==== Data for the task

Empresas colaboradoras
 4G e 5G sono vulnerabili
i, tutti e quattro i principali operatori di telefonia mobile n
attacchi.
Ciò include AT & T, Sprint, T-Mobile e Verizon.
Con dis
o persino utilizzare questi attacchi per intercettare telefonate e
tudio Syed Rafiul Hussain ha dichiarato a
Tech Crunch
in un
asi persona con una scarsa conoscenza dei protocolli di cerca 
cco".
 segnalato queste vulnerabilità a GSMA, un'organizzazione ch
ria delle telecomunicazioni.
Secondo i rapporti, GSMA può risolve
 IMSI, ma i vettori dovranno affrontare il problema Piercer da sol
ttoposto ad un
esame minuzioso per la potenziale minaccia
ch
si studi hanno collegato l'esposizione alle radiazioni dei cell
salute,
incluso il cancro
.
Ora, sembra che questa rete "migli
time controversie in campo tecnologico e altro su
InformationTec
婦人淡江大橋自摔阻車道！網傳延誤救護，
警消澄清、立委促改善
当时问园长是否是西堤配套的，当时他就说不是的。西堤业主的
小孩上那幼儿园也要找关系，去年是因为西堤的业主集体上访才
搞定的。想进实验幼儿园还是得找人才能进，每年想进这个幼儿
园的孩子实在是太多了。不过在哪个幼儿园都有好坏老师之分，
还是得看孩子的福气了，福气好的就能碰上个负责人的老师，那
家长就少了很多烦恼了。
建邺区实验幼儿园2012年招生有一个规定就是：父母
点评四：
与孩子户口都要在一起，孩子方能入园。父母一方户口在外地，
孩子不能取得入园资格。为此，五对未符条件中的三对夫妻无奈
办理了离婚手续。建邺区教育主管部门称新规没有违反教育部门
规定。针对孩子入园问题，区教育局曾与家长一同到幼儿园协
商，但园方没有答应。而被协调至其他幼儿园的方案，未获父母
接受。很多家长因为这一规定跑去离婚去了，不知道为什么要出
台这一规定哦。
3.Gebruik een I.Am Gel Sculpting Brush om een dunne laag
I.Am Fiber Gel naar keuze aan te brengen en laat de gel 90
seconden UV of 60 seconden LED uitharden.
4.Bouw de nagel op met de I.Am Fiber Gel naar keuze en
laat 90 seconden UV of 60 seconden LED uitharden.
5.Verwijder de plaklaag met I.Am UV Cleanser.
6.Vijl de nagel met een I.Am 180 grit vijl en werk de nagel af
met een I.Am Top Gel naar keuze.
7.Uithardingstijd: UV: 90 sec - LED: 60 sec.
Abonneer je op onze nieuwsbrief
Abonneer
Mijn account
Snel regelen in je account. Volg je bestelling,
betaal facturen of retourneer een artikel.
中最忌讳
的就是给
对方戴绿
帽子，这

========

→ What you are asked to do
The answer should be nothing more than the lines from the one with "3.Gebruik een I.Am" through the end of the entries, restated word for word.

→ Response to this exercise
3.Gebruik een I.Am Gel Sculpting Brush om een dunne laag
I.Am Fiber Gel naar keuze aan te brengen en laat de gel 90
seconden UV of 60 seconden LED uitharden.
4.Bouw de nagel op met de I.Am Fiber Gel naar keuze en
laat 90 seconden UV of 60 seconden LED uitharden.
5.Verwijder de plaklaag met I.Am UV Cleanser.
6.Vijl de nagel met een I.Am 180 grit vijl en werk de nagel af
met een I.Am Top Gel naar keuze.
7.Uithardingstijd: UV: 90 sec - LED: 60 sec.
Abonneer je op onze nieuwsbrief
Abonneer
Mijn account
Snel regelen in je account. Volg je bestelling,
betaal facturen of retourneer een artikel.
中最忌讳
的就是给
对方戴绿
帽子，这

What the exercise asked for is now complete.